Private Richard Godwin to His mother

West Beekmantown. Tues, Sept. 26.

(The first section of the letter is a mere scrawl.)

Dear Mother:—

It is early dawn on Tuesday, and I have slept better, on “my pallet of straw,” than many a time in my bed at home. The cooks have for some time been stirring, as I have known by the sound of their axes, the crackling of their fires, the glow reflected on their tents, and their occasional voices. In the cavalry camp the horses stamp, I hear a distant train and a dog’s bark, and nearer at hand, from among the pup-tents, come little morning coughs. My writing is practically invisible to me on the paper. I can just see that I trace a line.

There are thistles in this straw!

Last night I saw a lost soul. Rousing, as I often do, at one o’clock, I stood at the door of the tent, admiring Orion in the east and the constellations overhead.
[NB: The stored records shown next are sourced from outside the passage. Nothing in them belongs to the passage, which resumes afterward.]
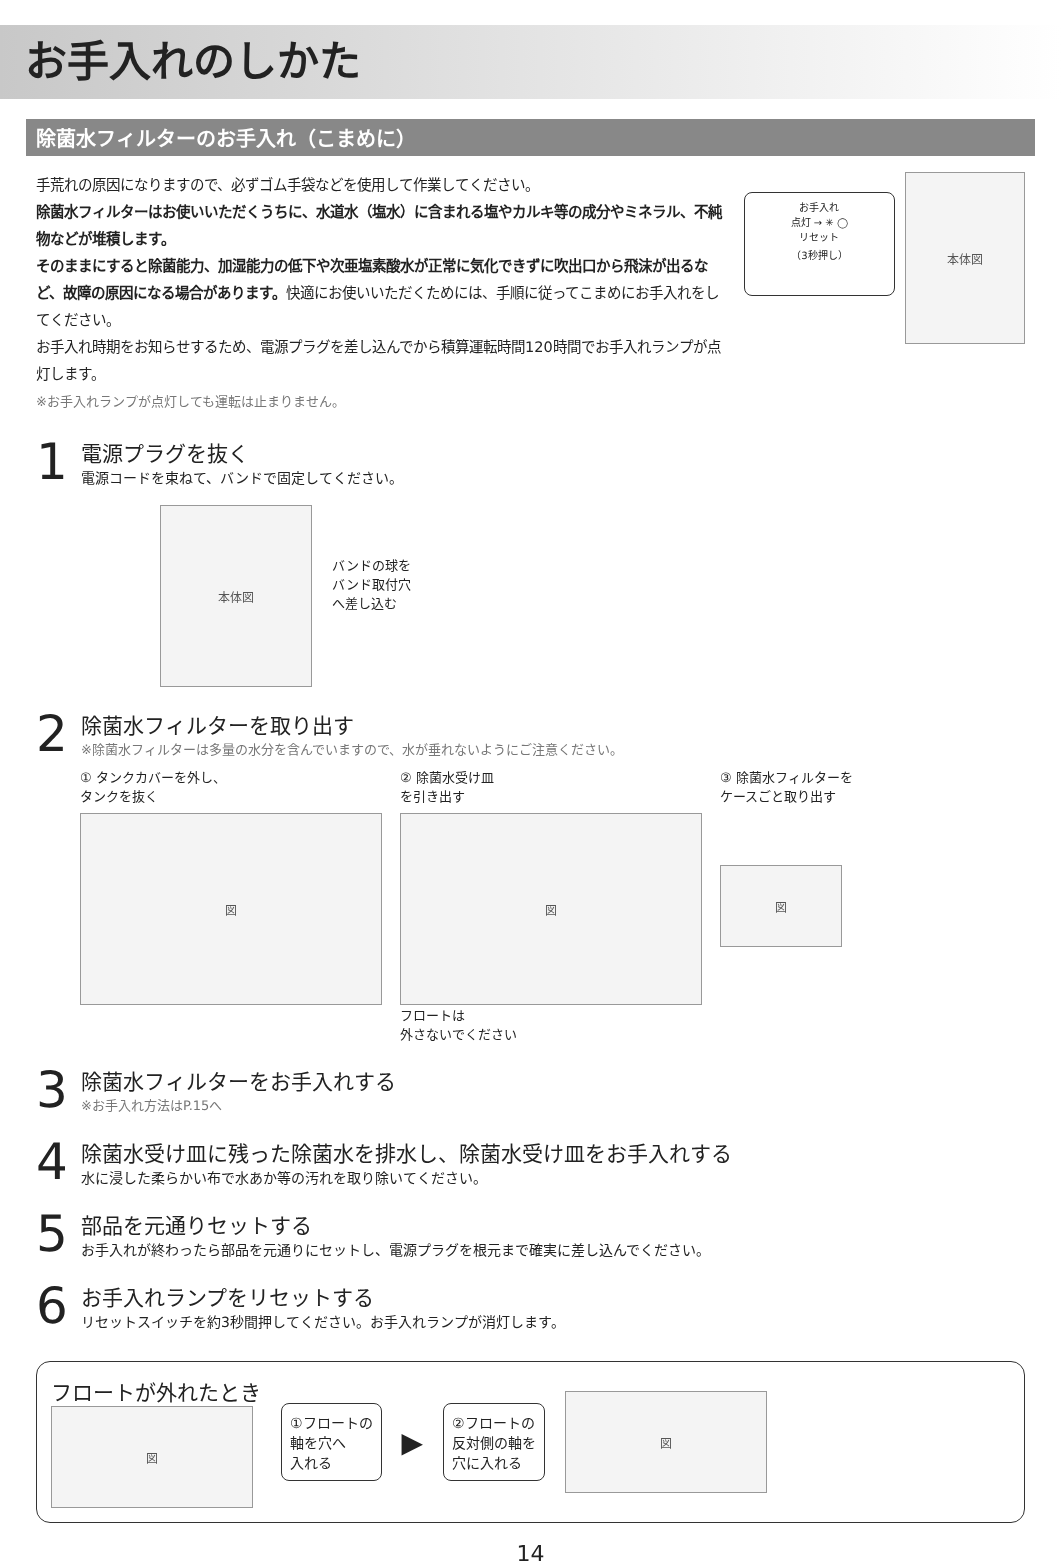お手入れのしかた
除菌水フィルターのお手入れ（こまめに）
手荒れの原因になりますので、必ずゴム手袋などを使用して作業してください。
除菌水フィルターはお使いいただくうちに、水道水（塩水）に含まれる塩やカルキ等の成分やミネラル、不純物などが堆積します。
そのままにすると除菌能力、加湿能力の低下や次亜塩素酸水が正常に気化できずに吹出口から飛沫が出るなど、故障の原因になる場合があります。快適にお使いいただくためには、手順に従ってこまめにお手入れをしてください。
お手入れ時期をお知らせするため、電源プラグを差し込んでから積算運転時間120時間でお手入れランプが点灯します。
※お手入れランプが点灯しても運転は止まりません。
お手入れ
点灯 → ✳ ◯
リセット
（3秒押し）
本体図
1
電源プラグを抜く
電源コードを束ねて、バンドで固定してください。
本体図
バンドの球を
バンド取付穴
へ差し込む
2
除菌水フィルターを取り出す
※除菌水フィルターは多量の水分を含んでいますので、水が垂れないようにご注意ください。
① タンクカバーを外し、
タンクを抜く
図
② 除菌水受け皿
を引き出す
図
フロートは
外さないでください
③ 除菌水フィルターを
ケースごと取り出す
図
3
除菌水フィルターをお手入れする
※お手入れ方法はP.15へ
4
除菌水受け皿に残った除菌水を排水し、除菌水受け皿をお手入れする
水に浸した柔らかい布で水あか等の汚れを取り除いてください。
5
部品を元通りセットする
お手入れが終わったら部品を元通りにセットし、電源プラグを根元まで確実に差し込んでください。
6
お手入れランプをリセットする
リセットスイッチを約3秒間押してください。お手入れランプが消灯します。
フロートが外れたとき
図
①フロートの
軸を穴へ
入れる
▶
②フロートの
反対側の軸を
穴に入れる
図
14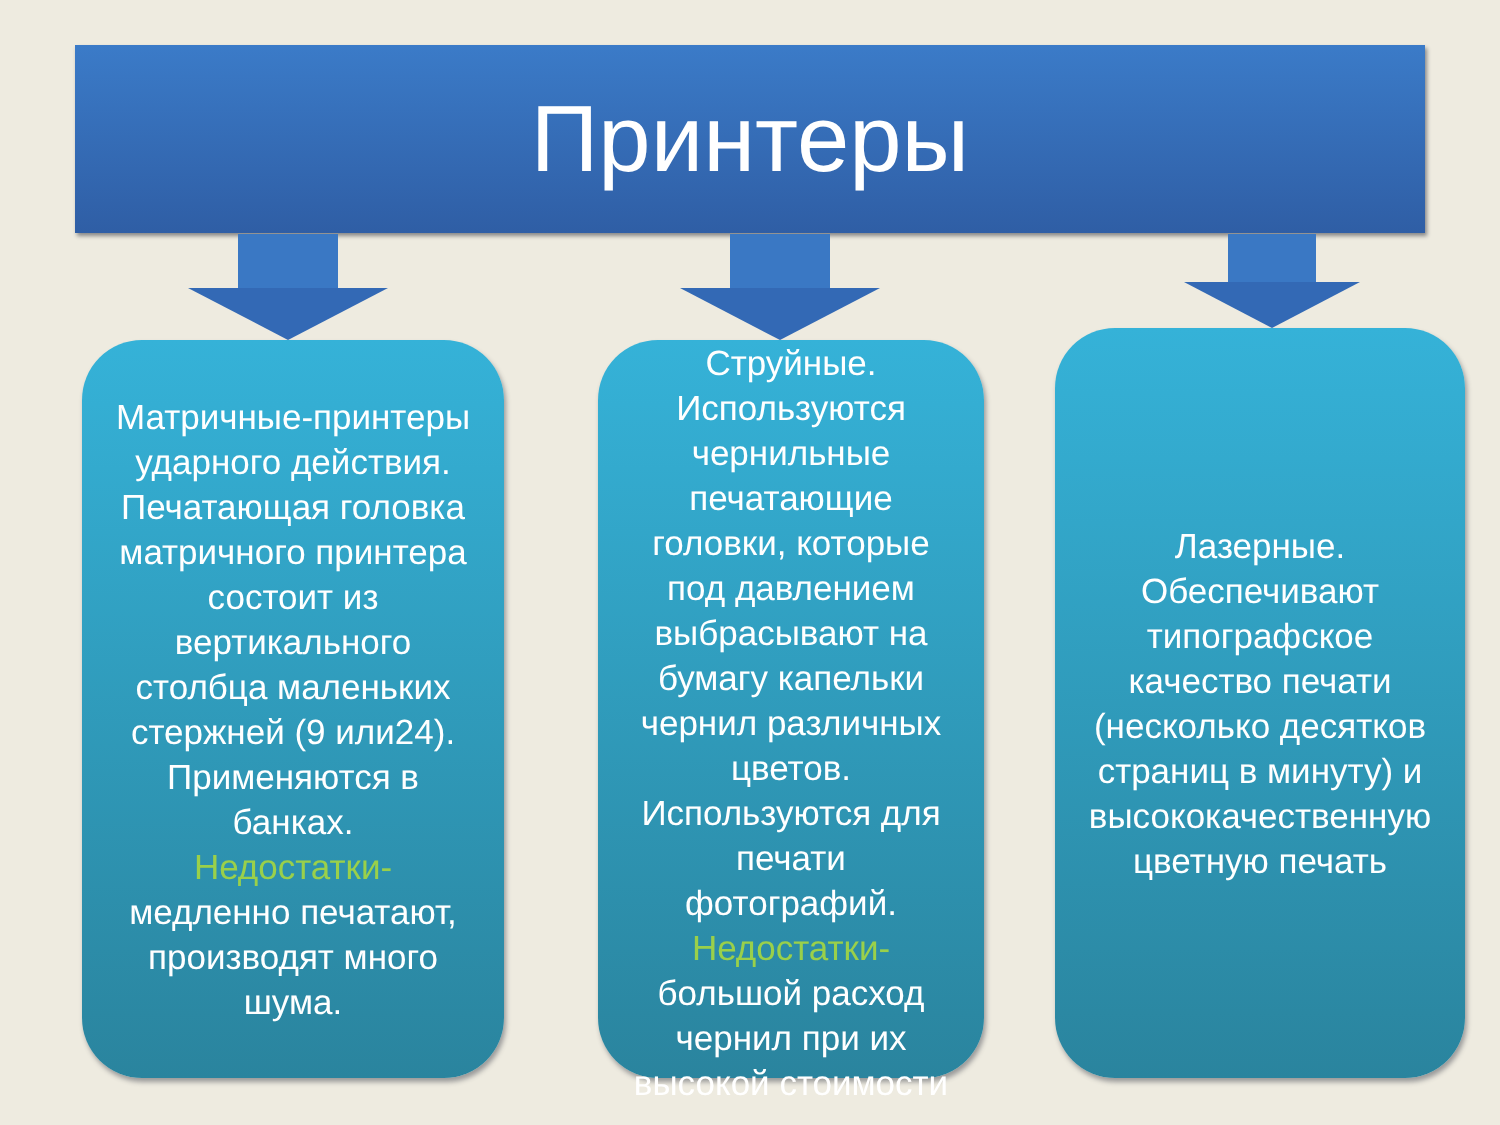Принтеры
Матричные-принтеры ударного действия. Печатающая головка матричного принтера состоит из вертикального столбца маленьких стержней (9 или24). Применяются в банках.
Недостатки-
медленно печатают, производят много шума.
Струйные. Используются чернильные печатающие головки, которые под давлением выбрасывают на бумагу капельки чернил различных цветов. Используются для печати фотографий.
Недостатки-
большой расход чернил при их высокой стоимости
Лазерные. Обеспечивают типографское качество печати (несколько десятков страниц в минуту) и высококачественную цветную печать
I heard a little murmur of complaint, and saw a man come stumbling down the street, his bare feet softly thudding on the stones, and drawing from him this sad sound as he came shivering along in pajamas. He was stooping at each tent and peering in to discover his lost place. So he passed out of my sight, but when I once more turned to admire Orion I saw the same unhappy phantom wandering along the next company street, still stumbling, still shivering, still silently searching for his couch. As for me, I turned in again and slept.

(Later, and more legible.)

We have broken camp, all the tents being struck; and next we have been given a lesson in military neatness. Each company has had to police its street, to fill all tent-ditches and fireplaces, and to pick up each bit of rubbish and scrap of paper. Our squad having had a meeting upon the subject, has agreed that immediately upon making up our packs we shall police our own ground, either bury the rubbish in the ditches or burn it in the fire, using if necessary a little of our hay, and pile the rest of the latter as quickly as possible, to get the work over with. This is in response to the captain’s latest, for finding a single scrap of paper as big as a postage stamp in the street, he turned out a whole squad to pick it up. Next time, he says, it will be a platoon. We know Kirby too well by this time to suppose he doesn’t mean what he says.

I am writing as I loll on a pile of hay, while my neighbors are vigorously resenting the demand of the farmer who sold us the hay last night, that we rise and relinquish it to him—in order that he may sell it again tonight. Much angry computation as to his profits per ton, and a warning that, as on account of our ignorance he raised the tariff on us yesterday, we should never again pay more than ten cents per tent.